● What to work on
Give again every line from the one with "index mcp: (1251, 866)" through the last line of the data, exactly, and leave out the lines before it.

● Provided data
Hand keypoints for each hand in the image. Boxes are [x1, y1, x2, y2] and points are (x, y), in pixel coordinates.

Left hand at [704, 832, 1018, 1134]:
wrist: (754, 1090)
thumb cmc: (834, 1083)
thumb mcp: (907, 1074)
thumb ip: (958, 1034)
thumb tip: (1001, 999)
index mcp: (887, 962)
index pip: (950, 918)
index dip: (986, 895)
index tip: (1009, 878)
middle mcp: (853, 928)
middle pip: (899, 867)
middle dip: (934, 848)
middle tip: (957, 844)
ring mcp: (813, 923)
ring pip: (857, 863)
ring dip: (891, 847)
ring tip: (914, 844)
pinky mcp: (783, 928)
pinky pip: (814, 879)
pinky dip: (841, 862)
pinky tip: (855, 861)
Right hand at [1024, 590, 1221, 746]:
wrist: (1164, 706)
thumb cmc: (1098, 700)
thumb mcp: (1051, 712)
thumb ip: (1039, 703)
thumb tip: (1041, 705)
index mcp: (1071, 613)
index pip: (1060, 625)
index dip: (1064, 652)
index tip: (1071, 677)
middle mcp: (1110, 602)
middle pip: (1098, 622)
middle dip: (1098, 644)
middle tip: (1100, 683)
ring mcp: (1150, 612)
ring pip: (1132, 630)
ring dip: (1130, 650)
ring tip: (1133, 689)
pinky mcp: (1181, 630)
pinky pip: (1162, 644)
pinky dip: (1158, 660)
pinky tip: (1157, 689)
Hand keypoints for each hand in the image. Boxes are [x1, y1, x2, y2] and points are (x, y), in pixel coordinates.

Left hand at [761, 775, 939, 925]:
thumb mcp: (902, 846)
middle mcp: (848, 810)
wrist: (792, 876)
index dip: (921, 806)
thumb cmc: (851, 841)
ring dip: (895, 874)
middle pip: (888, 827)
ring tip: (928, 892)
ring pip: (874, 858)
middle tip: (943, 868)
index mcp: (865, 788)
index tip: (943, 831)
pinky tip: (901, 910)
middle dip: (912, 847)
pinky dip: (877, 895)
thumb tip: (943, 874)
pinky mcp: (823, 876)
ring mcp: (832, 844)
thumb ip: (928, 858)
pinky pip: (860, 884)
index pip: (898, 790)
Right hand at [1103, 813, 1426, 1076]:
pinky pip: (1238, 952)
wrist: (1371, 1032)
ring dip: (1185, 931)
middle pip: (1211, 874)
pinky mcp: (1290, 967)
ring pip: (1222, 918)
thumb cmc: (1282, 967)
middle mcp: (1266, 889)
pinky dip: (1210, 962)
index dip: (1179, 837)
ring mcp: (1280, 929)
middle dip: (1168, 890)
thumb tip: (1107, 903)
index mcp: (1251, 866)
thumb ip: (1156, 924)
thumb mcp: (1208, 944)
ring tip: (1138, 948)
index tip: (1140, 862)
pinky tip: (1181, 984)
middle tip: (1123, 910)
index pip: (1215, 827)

● Answer to this exercise
index mcp: (1251, 866)
thumb ip: (1156, 924)
thumb mcp: (1208, 944)
ring tip: (1138, 948)
index tip: (1140, 862)
pinky tip: (1181, 984)
middle tip: (1123, 910)
index pip: (1215, 827)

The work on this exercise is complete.